[INFORMATION PROVIDED Boundary: Start]
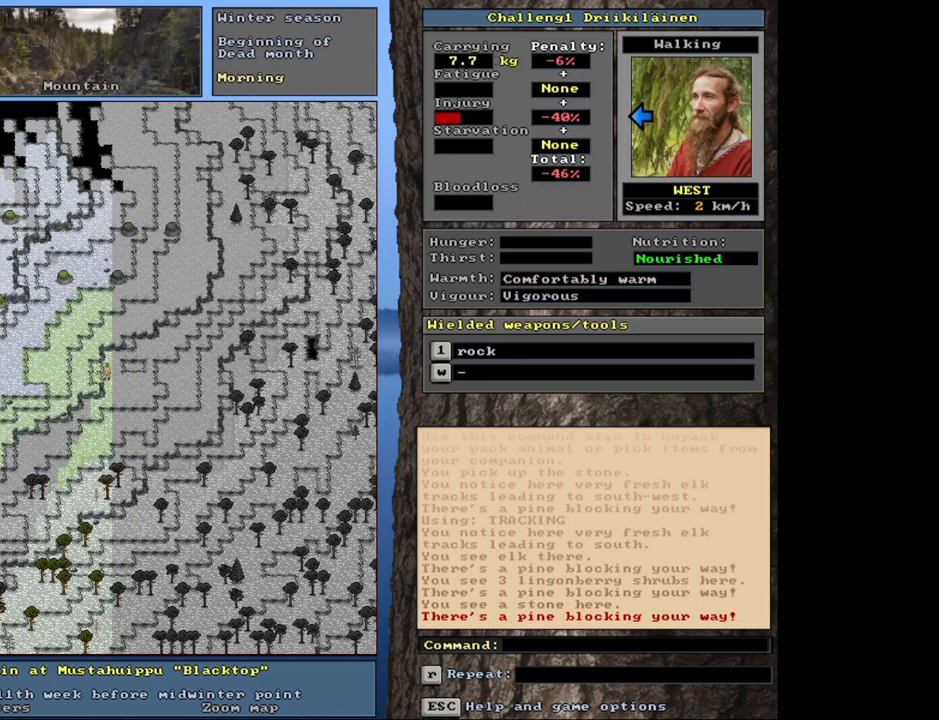
{"keys": ["ctrl"], "mouse": [], "events": [[350, "num7", "down"], [433, "num7", "up"]]}
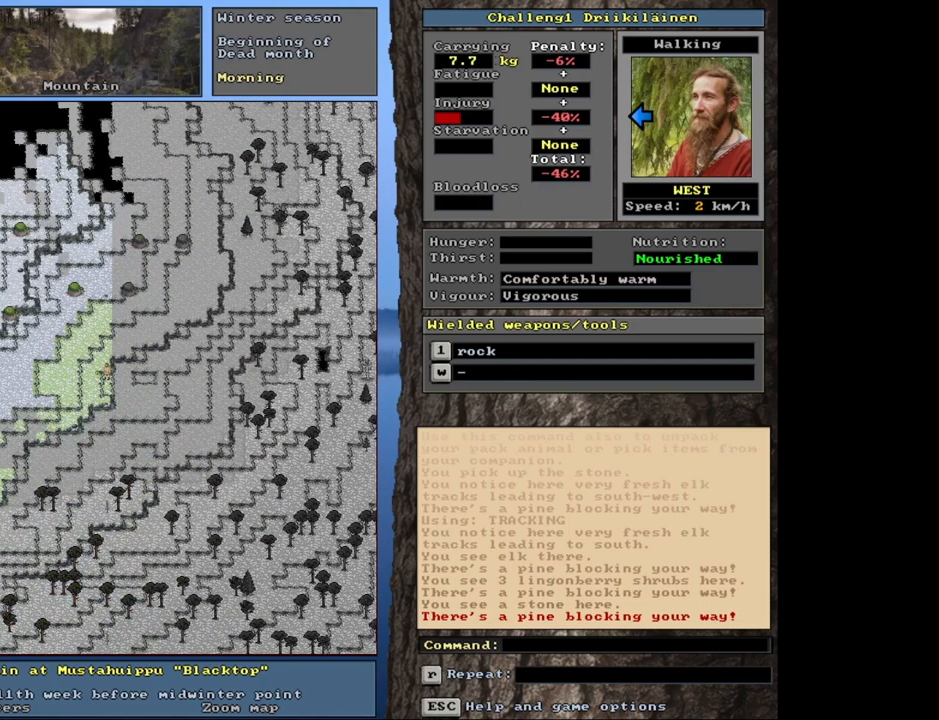
{"keys": ["ctrl", "num7"], "mouse": [], "events": [[267, "num4", "down"], [350, "num4", "up"], [467, "num7", "down"]]}
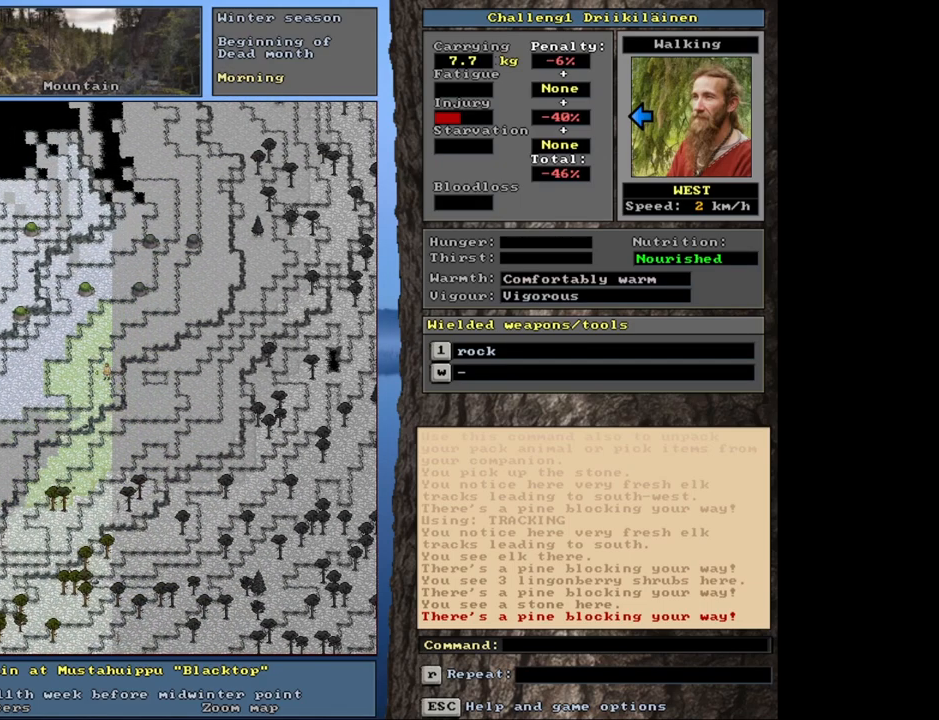
{"keys": ["ctrl"], "mouse": [], "events": [[17, "num7", "up"], [100, "num8", "down"], [217, "num8", "up"]]}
[INFORMATION PROVIDED Boundary: End]
Strip out the pictures and repeat the listing above exactly.

**RESULT:**
{"keys": ["ctrl"], "mouse": [], "events": [[350, "num7", "down"], [433, "num7", "up"]]}
{"keys": ["ctrl", "num7"], "mouse": [], "events": [[267, "num4", "down"], [350, "num4", "up"], [467, "num7", "down"]]}
{"keys": ["ctrl"], "mouse": [], "events": [[17, "num7", "up"], [100, "num8", "down"], [217, "num8", "up"]]}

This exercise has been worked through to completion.